Permanece en calma, se dijo.
Estamos preparados para evacuar. Sólo necesitamos otro disparo exacto.
Oyó varios tiros de pistola. Volvió a mirar a la pelirroja. Estaba en posición de combate, apuntando la voluminosa pistola en su dirección, buscando el chispazo de la boca de su fusil. El sonido del disparo no le serviría a ella de nada, por supuesto; por eso Stephen nunca usaba silenciadores. Los sonidos fuertes son tan difíciles de localizar como los débiles.
La policía pelirroja se mantenía de pie y entrecerraba los ojos.
Stephen accionó el cerrojo del Model 40.
Amelia Sachs vio un leve resplandor y supo donde estaba el Bailarín de la Muerte.

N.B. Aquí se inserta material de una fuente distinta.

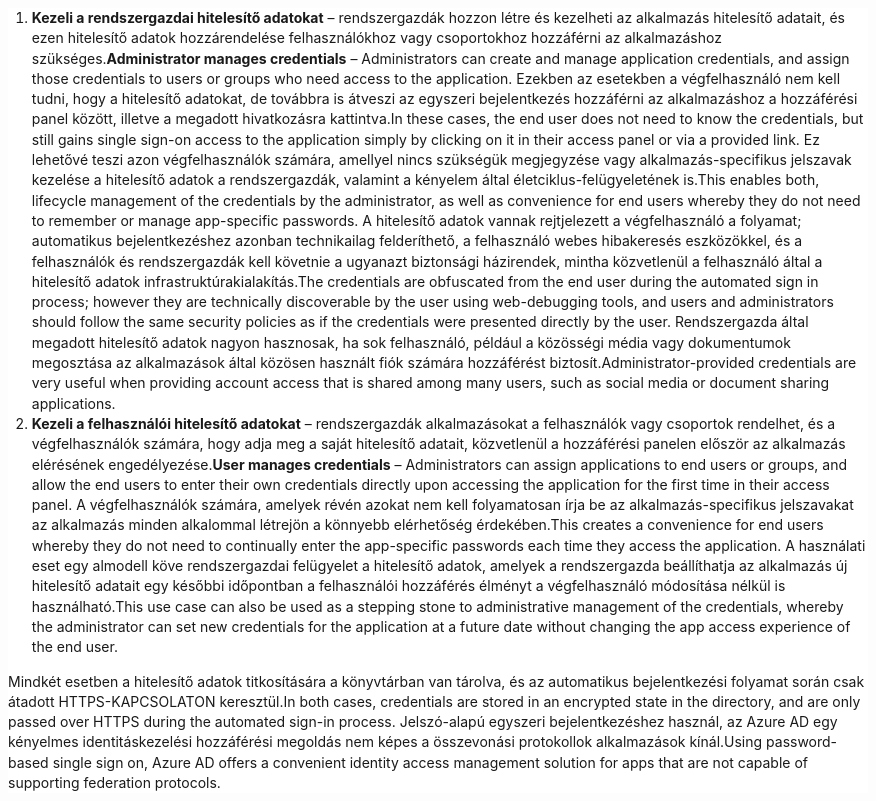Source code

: 1. <span data-ttu-id="2ef96-143">**Kezeli a rendszergazdai hitelesítő adatokat** – rendszergazdák hozzon létre és kezelheti az alkalmazás hitelesítő adatait, és ezen hitelesítő adatok hozzárendelése felhasználókhoz vagy csoportokhoz hozzáférni az alkalmazáshoz szükséges.</span><span class="sxs-lookup"><span data-stu-id="2ef96-143">**Administrator manages credentials** – Administrators can create and manage application credentials, and assign those credentials to users or groups who need access to the application.</span></span> <span data-ttu-id="2ef96-144">Ezekben az esetekben a végfelhasználó nem kell tudni, hogy a hitelesítő adatokat, de továbbra is átveszi az egyszeri bejelentkezés hozzáférni az alkalmazáshoz a hozzáférési panel között, illetve a megadott hivatkozásra kattintva.</span><span class="sxs-lookup"><span data-stu-id="2ef96-144">In these cases, the end user does not need to know the credentials, but still gains single sign-on access to the application simply by clicking on it in their access panel or via a provided link.</span></span> <span data-ttu-id="2ef96-145">Ez lehetővé teszi azon végfelhasználók számára, amellyel nincs szükségük megjegyzése vagy alkalmazás-specifikus jelszavak kezelése a hitelesítő adatok a rendszergazdák, valamint a kényelem által életciklus-felügyeletének is.</span><span class="sxs-lookup"><span data-stu-id="2ef96-145">This enables both, lifecycle management of the credentials by the administrator, as well as convenience for end users whereby they do not need to remember or manage app-specific passwords.</span></span> <span data-ttu-id="2ef96-146">A hitelesítő adatok vannak rejtjelezett a végfelhasználó a folyamat; automatikus bejelentkezéshez azonban technikailag felderíthető, a felhasználó webes hibakeresés eszközökkel, és a felhasználók és rendszergazdák kell követnie a ugyanazt biztonsági házirendek, mintha közvetlenül a felhasználó által a hitelesítő adatok infrastruktúrakialakítás.</span><span class="sxs-lookup"><span data-stu-id="2ef96-146">The credentials are obfuscated from the end user during the automated sign in process; however they are technically discoverable by the user using web-debugging tools, and users and administrators should follow the same security policies as if the credentials were presented directly by the user.</span></span> <span data-ttu-id="2ef96-147">Rendszergazda által megadott hitelesítő adatok nagyon hasznosak, ha sok felhasználó, például a közösségi média vagy dokumentumok megosztása az alkalmazások által közösen használt fiók számára hozzáférést biztosít.</span><span class="sxs-lookup"><span data-stu-id="2ef96-147">Administrator-provided credentials are very useful when providing account access that is shared among many users, such as social media or document sharing applications.</span></span>
2. <span data-ttu-id="2ef96-148">**Kezeli a felhasználói hitelesítő adatokat** – rendszergazdák alkalmazásokat a felhasználók vagy csoportok rendelhet, és a végfelhasználók számára, hogy adja meg a saját hitelesítő adatait, közvetlenül a hozzáférési panelen először az alkalmazás elérésének engedélyezése.</span><span class="sxs-lookup"><span data-stu-id="2ef96-148">**User manages credentials** – Administrators can assign applications to end users or groups, and allow the end users to enter their own credentials directly upon accessing the application for the first time in their access panel.</span></span> <span data-ttu-id="2ef96-149">A végfelhasználók számára, amelyek révén azokat nem kell folyamatosan írja be az alkalmazás-specifikus jelszavakat az alkalmazás minden alkalommal létrejön a könnyebb elérhetőség érdekében.</span><span class="sxs-lookup"><span data-stu-id="2ef96-149">This creates a convenience for end users whereby they do not need to continually enter the app-specific passwords each time they access the application.</span></span> <span data-ttu-id="2ef96-150">A használati eset egy almodell köve rendszergazdai felügyelet a hitelesítő adatok, amelyek a rendszergazda beállíthatja az alkalmazás új hitelesítő adatait egy későbbi időpontban a felhasználói hozzáférés élményt a végfelhasználó módosítása nélkül is használható.</span><span class="sxs-lookup"><span data-stu-id="2ef96-150">This use case can also be used as a stepping stone to administrative management of the credentials, whereby the administrator can set new credentials for the application at a future date without changing the app access experience of the end user.</span></span>

<span data-ttu-id="2ef96-151">Mindkét esetben a hitelesítő adatok titkosítására a könyvtárban van tárolva, és az automatikus bejelentkezési folyamat során csak átadott HTTPS-KAPCSOLATON keresztül.</span><span class="sxs-lookup"><span data-stu-id="2ef96-151">In both cases, credentials are stored in an encrypted state in the directory, and are only passed over HTTPS during the automated sign-in process.</span></span> <span data-ttu-id="2ef96-152">Jelszó-alapú egyszeri bejelentkezéshez használ, az Azure AD egy kényelmes identitáskezelési hozzáférési megoldás nem képes a összevonási protokollok alkalmazások kínál.</span><span class="sxs-lookup"><span data-stu-id="2ef96-152">Using password-based single sign on, Azure AD offers a convenient identity access management solution for apps that are not capable of supporting federation protocols.</span></span>
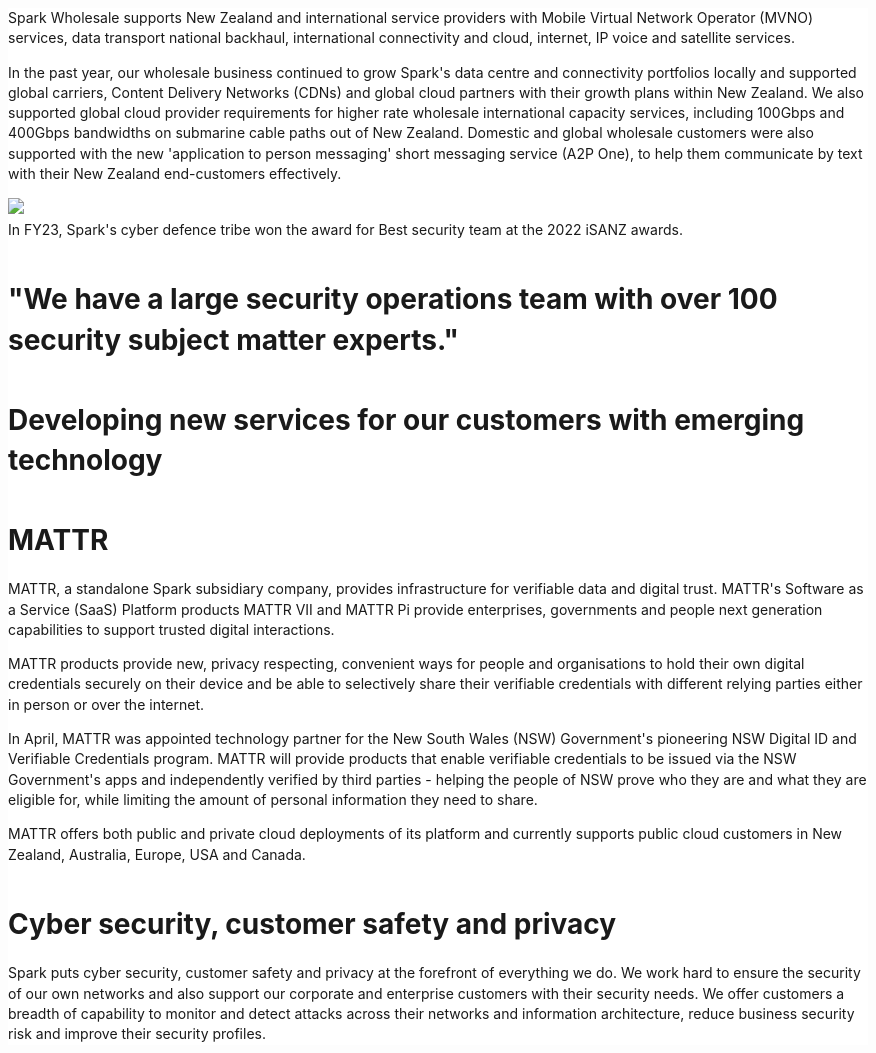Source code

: Spark Wholesale supports New Zealand and international service providers with Mobile Virtual Network Operator (MVNO) services, data transport national backhaul, international connectivity and cloud, internet, IP voice and satellite services.

In the past year, our wholesale business continued to grow Spark's data centre and connectivity portfolios locally and supported global carriers, Content Delivery Networks (CDNs) and global cloud partners with their growth plans within New Zealand. We also supported global cloud provider requirements for higher rate wholesale international capacity services, including 100Gbps and 400Gbps bandwidths on submarine cable paths out of New Zealand. Domestic and global wholesale customers were also supported with the new 'application to person messaging' short messaging service (A2P One), to help them communicate by text with their New Zealand end-customers effectively.

![](images/894aef50f000e7ed7530a353f0ef30e6c2ff31045b6fac90ee251e595eb33491.jpg)  
In FY23, Spark's cyber defence tribe won the award for Best security team at the 2022 iSANZ awards.

# "We have a large security operations team with over 100 security subject matter experts."

# Developing new services for our customers with emerging technology

# MATTR

MATTR, a standalone Spark subsidiary company, provides infrastructure for verifiable data and digital trust. MATTR's Software as a Service (SaaS) Platform products MATTR VII and MATTR Pi provide enterprises, governments and people next generation capabilities to support trusted digital interactions.

MATTR products provide new, privacy respecting, convenient ways for people and organisations to hold their own digital credentials securely on their device and be able to selectively share their verifiable credentials with different relying parties either in person or over the internet.

In April, MATTR was appointed technology partner for the New South Wales (NSW) Government's pioneering NSW Digital ID and Verifiable Credentials program. MATTR will provide products that enable verifiable credentials to be issued via the NSW Government's apps and independently verified by third parties - helping the people of NSW prove who they are and what they are eligible for, while limiting the amount of personal information they need to share.

MATTR offers both public and private cloud deployments of its platform and currently supports public cloud customers in New Zealand, Australia, Europe, USA and Canada.

# Cyber security, customer safety and privacy

Spark puts cyber security, customer safety and privacy at the forefront of everything we do. We work hard to ensure the security of our own networks and also support our corporate and enterprise customers with their security needs. We offer customers a breadth of capability to monitor and detect attacks across their networks and information architecture, reduce business security risk and improve their security profiles.
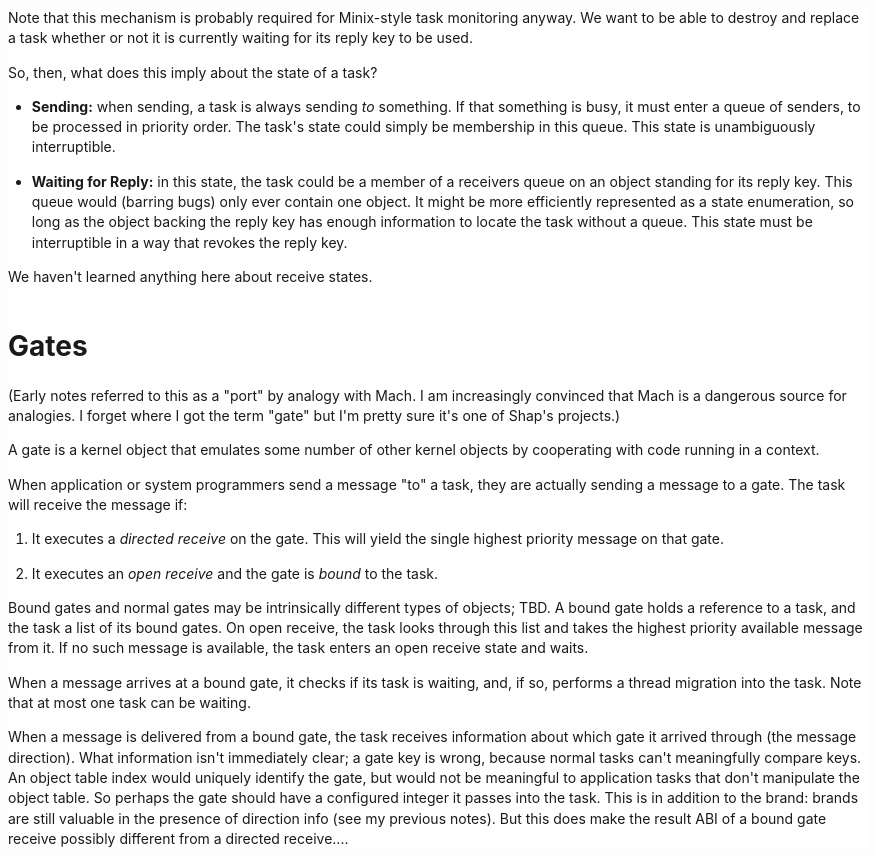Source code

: Note that this mechanism is probably required for Minix-style task monitoring
anyway.  We want to be able to destroy and replace a task whether or not it is
currently waiting for its reply key to be used.

So, then, what does this imply about the state of a task?

- **Sending:** when sending, a task is always sending *to* something.  If that
  something is busy, it must enter a queue of senders, to be processed in
  priority order.  The task's state could simply be membership in this queue.
  This state is unambiguously interruptible.

- **Waiting for Reply:** in this state, the task could be a member of a
  receivers queue on an object standing for its reply key.  This queue would
  (barring bugs) only ever contain one object.  It might be more efficiently
  represented as a state enumeration, so long as the object backing the reply
  key has enough information to locate the task without a queue.  This state
  must be interruptible in a way that revokes the reply key.

We haven't learned anything here about receive states.


Gates
=====

(Early notes referred to this as a "port" by analogy with Mach.  I am
increasingly convinced that Mach is a dangerous source for analogies.  I forget
where I got the term "gate" but I'm pretty sure it's one of Shap's projects.)

A gate is a kernel object that emulates some number of other kernel objects by
cooperating with code running in a context.

When application or system programmers send a message "to" a task, they are
actually sending a message to a gate.  The task will receive the message if:

1. It executes a *directed receive* on the gate.  This will yield the single
   highest priority message on that gate.

2. It executes an *open receive* and the gate is *bound* to the task.

Bound gates and normal gates may be intrinsically different types of objects;
TBD.  A bound gate holds a reference to a task, and the task a list of its bound
gates.  On open receive, the task looks through this list and takes the highest
priority available message from it.  If no such message is available, the task
enters an open receive state and waits.

When a message arrives at a bound gate, it checks if its task is waiting, and,
if so, performs a thread migration into the task.  Note that at most one task
can be waiting.

When a message is delivered from a bound gate, the task receives information
about which gate it arrived through (the message direction).  What information
isn't immediately clear; a gate key is wrong, because normal tasks can't
meaningfully compare keys.  An object table index would uniquely identify the
gate, but would not be meaningful to application tasks that don't manipulate the
object table.  So perhaps the gate should have a configured integer it passes
into the task.  This is in addition to the brand: brands are still valuable
in the presence of direction info (see my previous notes).  But this does make
the result ABI of a bound gate receive possibly different from a directed
receive....
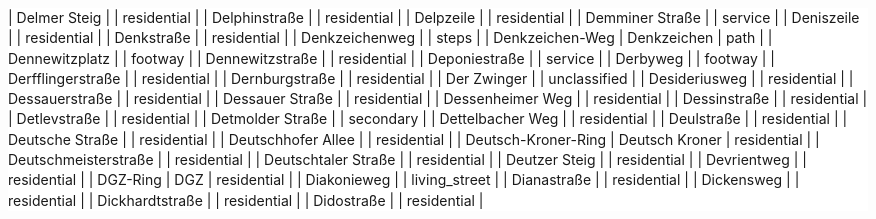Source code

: | Delmer Steig                |                  | residential   |
| Delphinstraße               |                  | residential   |
| Delpzeile                   |                  | residential   |
| Demminer Straße             |                  | service       |
| Deniszeile                  |                  | residential   |
| Denkstraße                  |                  | residential   |
| Denkzeichenweg              |                  | steps         |
| Denkzeichen-Weg             | Denkzeichen      | path          |
| Dennewitzplatz              |                  | footway       |
| Dennewitzstraße             |                  | residential   |
| Deponiestraße               |                  | service       |
| Derbyweg                    |                  | footway       |
| Derfflingerstraße           |                  | residential   |
| Dernburgstraße              |                  | residential   |
| Der Zwinger                 |                  | unclassified  |
| Desideriusweg               |                  | residential   |
| Dessauerstraße              |                  | residential   |
| Dessauer Straße             |                  | residential   |
| Dessenheimer Weg            |                  | residential   |
| Dessinstraße                |                  | residential   |
| Detlevstraße                |                  | residential   |
| Detmolder Straße            |                  | secondary     |
| Dettelbacher Weg            |                  | residential   |
| Deulstraße                  |                  | residential   |
| Deutsche Straße             |                  | residential   |
| Deutschhofer Allee          |                  | residential   |
| Deutsch-Kroner-Ring         | Deutsch Kroner   | residential   |
| Deutschmeisterstraße        |                  | residential   |
| Deutschtaler Straße         |                  | residential   |
| Deutzer Steig               |                  | residential   |
| Devrientweg                 |                  | residential   |
| DGZ-Ring                    | DGZ              | residential   |
| Diakonieweg                 |                  | living_street |
| Dianastraße                 |                  | residential   |
| Dickensweg                  |                  | residential   |
| Dickhardtstraße             |                  | residential   |
| Didostraße                  |                  | residential   |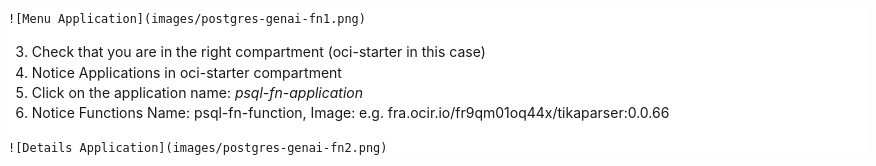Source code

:     ![Menu Application](images/postgres-genai-fn1.png)

  3. Check that you are in the right compartment (oci-starter in this case)
  4. Notice Applications in oci-starter compartment
  5. Click on the application name: *psql-fn-application*
  6. Notice Functions
  Name: psql-fn-function, Image: e.g. fra.ocir.io/fr9qm01oq44x/tikaparser:0.0.66

    ![Details Application](images/postgres-genai-fn2.png)
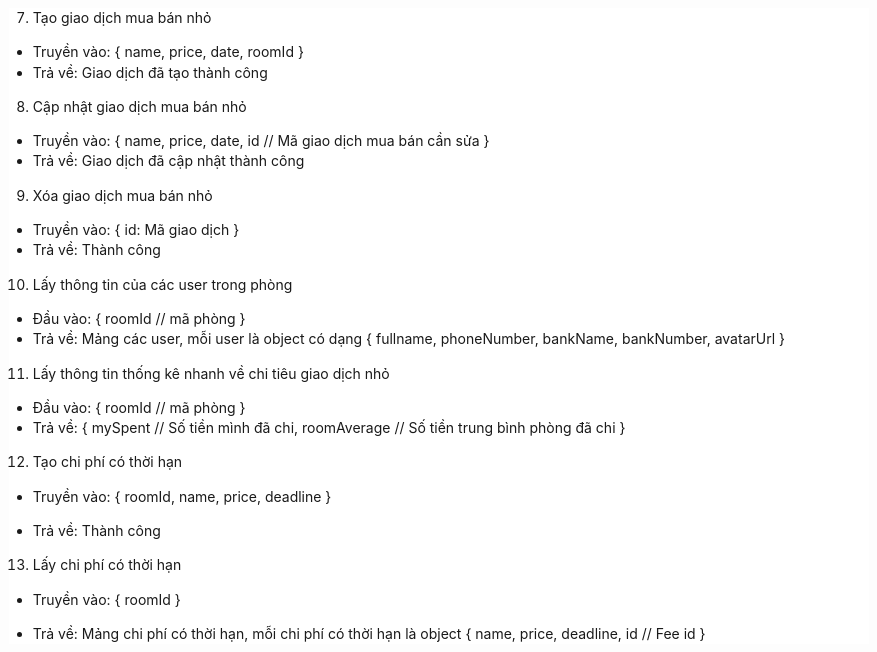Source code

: 7) Tạo giao dịch mua bán nhỏ
- Truyền vào: {
    name, price, date, roomId
}
- Trả về: Giao dịch đã tạo thành công

8) Cập nhật giao dịch mua bán nhỏ
- Truyền vào: {
    name, price, date,
    id // Mã giao dịch mua bán cần sửa
}
- Trả về: Giao dịch đã cập nhật thành công

9) Xóa giao dịch mua bán nhỏ
- Truyền vào: {
    id: Mã giao dịch
}
- Trả về: Thành công

10) Lấy thông tin của các user trong phòng
- Đầu vào: {
    roomId // mã phòng
}
- Trả về: Mảng các user, mỗi user là object có dạng
{
    fullname, phoneNumber, bankName, bankNumber, avatarUrl
}

11) Lấy thông tin thống kê nhanh về chi tiêu giao dịch nhỏ
- Đầu vào: {
    roomId // mã phòng
}
- Trả về:
{
    mySpent // Số tiền mình đã chi,
    roomAverage // Số tiền trung bình phòng đã chi
}

12) Tạo chi phí có thời hạn
- Truyền vào: {
    roomId, name, price, deadline
}

- Trả về: Thành công

13) Lấy chi phí có thời hạn
- Truyền vào: {
    roomId
}

- Trả về: Mảng chi phí có thời hạn, mỗi chi phí có thời hạn là object {
    name, price, deadline,
    id // Fee id
}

Entre un pequeño grupo de árboles, a trescientos metros. La mira telescópica de Stephen captó el reflejo de las pálidas nubes que estaban sobre su cabeza.
– Por allí -gritó Sachs a dos policías del condado, acurrucados en su coche.
Los policías subieron al coche patrulla y lo pusieron en marcha. Se dirigieron a un hangar que había cerca para rodear al francotirador.
– Sachs -la llamó Rhyme a través de los auriculares- Qué está…
– Por Dios, Rhyme, está en el campo, disparando contra el avión.
– ¿Qué?
– Percey está tratando de llegar al hangar. Está tirando con balas explosivas. Está tirando para hacerla salir.
– Quédate agachada, Sachs. Si Percey va a matarse, déjala. ¡Pero tú quédate agachada!
Sachs sudaba profusamente, sus manos temblaban, su corazón palpitaba. Sintió un escalofrío de pánico que le recorría su columna.